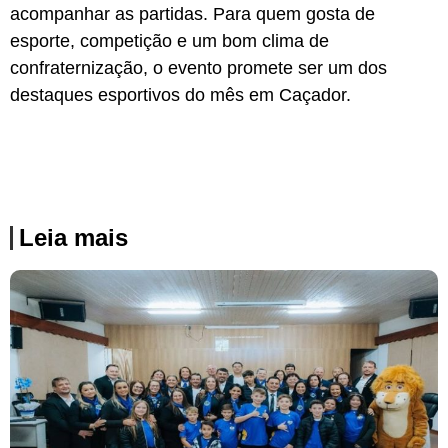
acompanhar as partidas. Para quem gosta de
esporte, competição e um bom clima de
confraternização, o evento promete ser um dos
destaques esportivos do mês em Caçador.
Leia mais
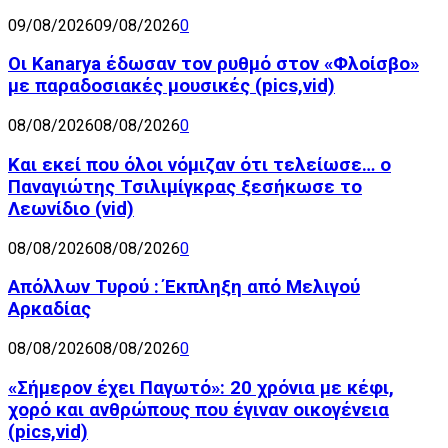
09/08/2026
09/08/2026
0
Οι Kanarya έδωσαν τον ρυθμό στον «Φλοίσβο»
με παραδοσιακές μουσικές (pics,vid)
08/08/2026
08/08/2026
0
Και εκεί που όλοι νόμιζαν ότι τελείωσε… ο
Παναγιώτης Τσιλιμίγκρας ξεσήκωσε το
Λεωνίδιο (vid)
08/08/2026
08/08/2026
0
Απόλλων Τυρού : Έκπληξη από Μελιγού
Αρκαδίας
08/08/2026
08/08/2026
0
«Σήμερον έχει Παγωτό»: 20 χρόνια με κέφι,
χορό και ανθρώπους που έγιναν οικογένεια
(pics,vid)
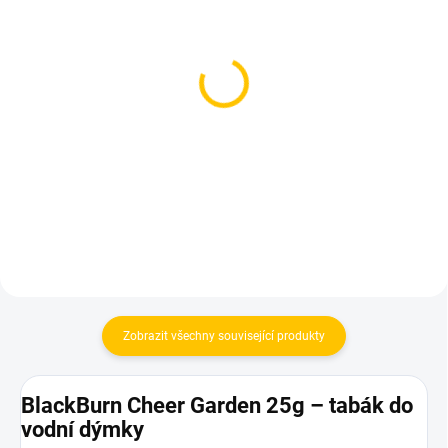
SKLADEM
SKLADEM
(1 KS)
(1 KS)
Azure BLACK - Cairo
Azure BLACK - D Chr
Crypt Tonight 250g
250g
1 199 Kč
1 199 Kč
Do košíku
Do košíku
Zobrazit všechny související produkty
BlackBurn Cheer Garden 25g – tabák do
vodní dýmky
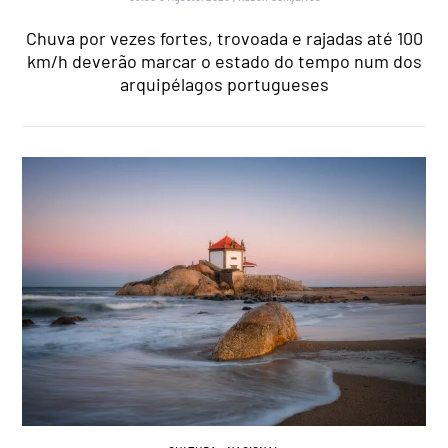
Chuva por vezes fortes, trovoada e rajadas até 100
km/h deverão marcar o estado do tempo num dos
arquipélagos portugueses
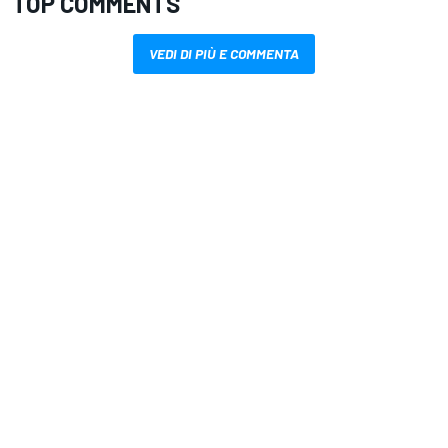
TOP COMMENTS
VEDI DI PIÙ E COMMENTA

* **Work request**: Which of the lines in the data contain the string "pics"? Return each one.

* **Exercise result**:
με παραδοσιακές μουσικές (pics,vid)
(pics,vid)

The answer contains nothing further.